AdKu Posted August 10, 2016 Posted August 10, 2016 Scenario 1 The plan is a basic safe harbor matching plan where employees are also grouped in classes for profit sharing purposes. If only one class of the NHCE receive profit sharing contribution, does this trigger Top Heavy test or any other test at all (except 410(b))? due to the fact other NHCE classes didn’t receive any profit sharing contribution? Scenario 2 The plan is a 3% safe harbor NEC plan where employees are also grouped in classes for profit sharing purposes. If only one class of the HCE are excluded from getting the 3% Safe Harbor, does this trigger Top Heavy test or any other test at all (except 410(b))? assuming no other contribution except deferrals and 3% Safe Harbor
John Feldt ERPA CPC QPA Posted August 10, 2016 Posted August 10, 2016 Scenario 1. If the only allocations are deferrals and safe harbor, then the plan is exempt from top heavy for that plan year. If any other amount is allocated in the plan, even if from a forfeiture, you must do a top heavy test to determine if that plan year is top heavy. If it is top heavy, they need to provide any top heavy minimums and apply the top heavy vesting schedule. If no HCEs receive any nonelective allocations, such as profit sharing, then you will not need to run a 401(a)(4) test for the nonelective allocations. You don't have to test for discrimination among NHCEs, you only do that for testing discrimination in favor of HCEs. So if the owner's sibling is a NHCE, they can get a large profit sharing allocation and all of the other NHCEs can receive zero profit sharing, but just be aware that the PS amount will show up on the 5500 and the SAR. Scenario 2 Some or all HCEs can be excluded from safe harbor. Some of those HCEs might not be key employees. Regardless, if the plan only allocates deferrals and safe harbor, the plan is exempt from top heavy for that plan year.

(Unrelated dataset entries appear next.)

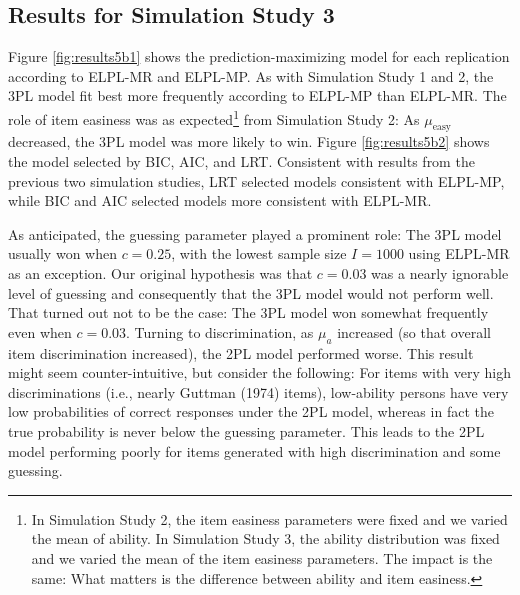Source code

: \documentclass[
  english,
  man,floatsintext]{apa7}
\begin{document}
\hypertarget{results-for-simulation-study-3}{%
\subsection{Results for Simulation Study 3}\label{results-for-simulation-study-3}}

Figure \ref{fig:results5b1} shows the prediction-maximizing model for each replication according to ELPL-MR and ELPL-MP. As with Simulation Study 1 and 2, the 3PL model fit best more frequently according to ELPL-MP than ELPL-MR. The role of item easiness was as expected\footnote{In Simulation Study 2, the item easiness parameters were fixed and we varied the mean of ability. In Simulation Study 3, the ability distribution was fixed and we varied the mean of the item easiness parameters. The impact is the same: What matters is the difference between ability and item easiness.} from Simulation Study 2: As \(\mu_{\text{easy}}\) decreased, the 3PL model was more likely to win. Figure \ref{fig:results5b2} shows the model selected by BIC, AIC, and LRT. Consistent with results from the previous two simulation studies, LRT selected models consistent with ELPL-MP, while BIC and AIC selected models more consistent with ELPL-MR.

As anticipated, the guessing parameter played a prominent role: The 3PL model usually won when \(c = 0.25\), with the lowest sample size \(I = 1000\) using ELPL-MR as an exception. Our original hypothesis was that \(c = 0.03\) was a nearly ignorable level of guessing and consequently that the 3PL model would not perform well. That turned out not to be the case: The 3PL model won somewhat frequently even when \(c = 0.03\). Turning to discrimination, as \(\mu_{a}\) increased (so that overall item discrimination increased), the 2PL model performed worse. This result might seem counter-intuitive, but consider the following: For items with very high discriminations (i.e., nearly Guttman (1974) items), low-ability persons have very low probabilities of correct responses under the 2PL model, whereas in fact the true probability is never below the guessing parameter. This leads to the 2PL model performing poorly for items generated with high discrimination and some guessing.
\end{document}
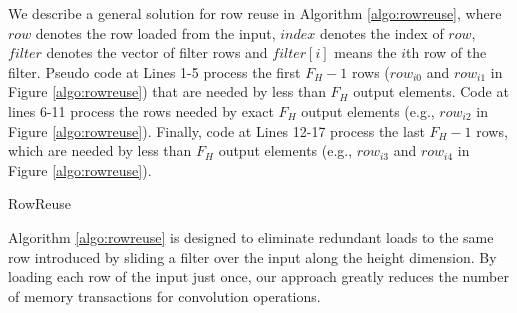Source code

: We describe a general solution for row reuse in Algorithm \ref{algo:rowreuse}, where $row$ denotes the row loaded from the input, $index$ denotes the index of $row$, $filter$ denotes the vector of filter rows and $filter[i]$ means the $i$th row of the filter.
Pseudo code at Lines 1-5 process the first $F_H-1$ rows ($row_{i0}$ and $row_{i1}$ in Figure \ref{algo:rowreuse}) that are needed by less than $F_H$ output elements.
Code at lines 6-11 process the rows needed by exact $F_H$ output elements (e.g., $row_{i2}$ in Figure \ref{algo:rowreuse}).
Finally, code at Lines 12-17 process the last $F_H-1$ rows, which are needed by less than $F_H$ output elements (e.g., $row_{i3}$ and $row_{i4}$ in Figure \ref{algo:rowreuse}).

\begin{algorithm}[t!]
\small
	\caption{RowReuse}
	\label{algo:rowreuse}
\end{algorithm}

Algorithm \ref{algo:rowreuse} is designed to eliminate redundant loads to the same row introduced by sliding a filter over the input along the height dimension.
By loading each row of the input just once, our approach greatly reduces the number of memory transactions for convolution operations.

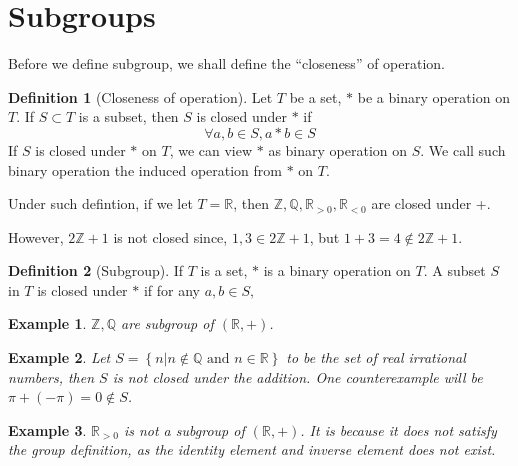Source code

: \documentclass{article}
\theoremstyle{MyNonumberplain}
\theoremstyle{break}
\theoremstyle{break}
\newtheorem{example}{Example}[section]
\theoremstyle{break}
\theoremstyle{definition}
\theoremstyle{break}
\newtheorem{definition}{Definition}[section]
\begin{document}
\newpage

\section{Subgroups}

Before we define subgroup, we shall define the ``closeness'' of operation.

\begin{defbox}
    \begin{definition}[Closeness of operation]
        Let $T$ be a set, $*$ be a binary operation on $T$. If $S\subset T$ is a subset, then $S$ is closed under $*$ if 
        $$\forall a,b\in S, a*b\in S$$
        If $S$ is closed under $\ast$ on $T$, we can view $\ast$ as binary operation on $S$. We call such binary operation the induced operation from $\ast$ on
$T$.
    \end{definition}
\end{defbox}

Under such defintion, if we let $T =\mathbb{R}$, then $\mathbb{Z}, \mathbb{Q},
\mathbb{R}_{> 0}, \mathbb{R}_{< 0}$ are closed under +.

However, $2\mathbb{Z}+ 1$ is not closed since, $1, 3 \in 2\mathbb{Z}+ 1$, but $1 + 3 = 4 \not\in 2\mathbb{Z}+ 1$.

\begin{defbox}
    \begin{definition}[Subgroup]
        If $T$ is a set, $*$ is a binary operation on $T$.\bigskip
        A subset $S$ in $T$ is closed under $*$ if for any $a,b\in S,$
    \end{definition}
\end{defbox}

\begin{expbox}
    \begin{example}
        $\mathbb{Z}, \mathbb{Q}$ are subgroup of $(\mathbb{R}, +)$.
    \end{example}
\end{expbox}

\begin{expbox}
    \begin{example}
        Let $S = \left\{ n|n \not\in \mathbb{Q} \text{ and } n \in \mathbb{R}
\right\}$ to be the set of real irrational numbers, then $S$ is not closed
under the addition. One counterexample will be $\pi + (- \pi) = 0 \not\in
S$.
    \end{example}
\end{expbox}

\begin{expbox}
    \begin{example}
        $\mathbb{R}_{> 0}$ is not a subgroup of $(\mathbb{R}, +)$. It is because
        it does not satisfy the group definition, as the identity element and inverse
        element does not exist.
    \end{example}
\end{expbox}
\end{document}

AdKu Posted August 11, 2016 Author Posted August 11, 2016 John, Many thanks! If I understand your answer for Scenario 1 correctly, it doesn't matter who gets the profit sharing allocation (in my case it was NHCEs) and it source (whether new money or forfeiture money) for any safe harbor plan to lose its Top Heavy exemption.
John Feldt ERPA CPC QPA Posted August 11, 2016 Posted August 11, 2016 Correct, but there is one additional exception that might be useful here. If, in addition to the allocation of deferrals and safe harbor, there is an allocation toward an additional match - and that match is not a safe harbor match but meets the requirements to be ACP-free, then you are still exempt from top heavy. For example, an additional like this would be ACP-free: a fixed-required additional match that is uniform, its match rate does not climb as deferral rates increase, ignores deferrals over 6% of pay, and has no allocation conditions. This match can have a vesting schedule. Another example, a discretionary additional that is uniform, its match rate does not climb as deferral rates increase, ignores deferrals over 6% of pay, has no allocation conditions, and overall is not more than 4% of compensation. This match can have a vesting schedule.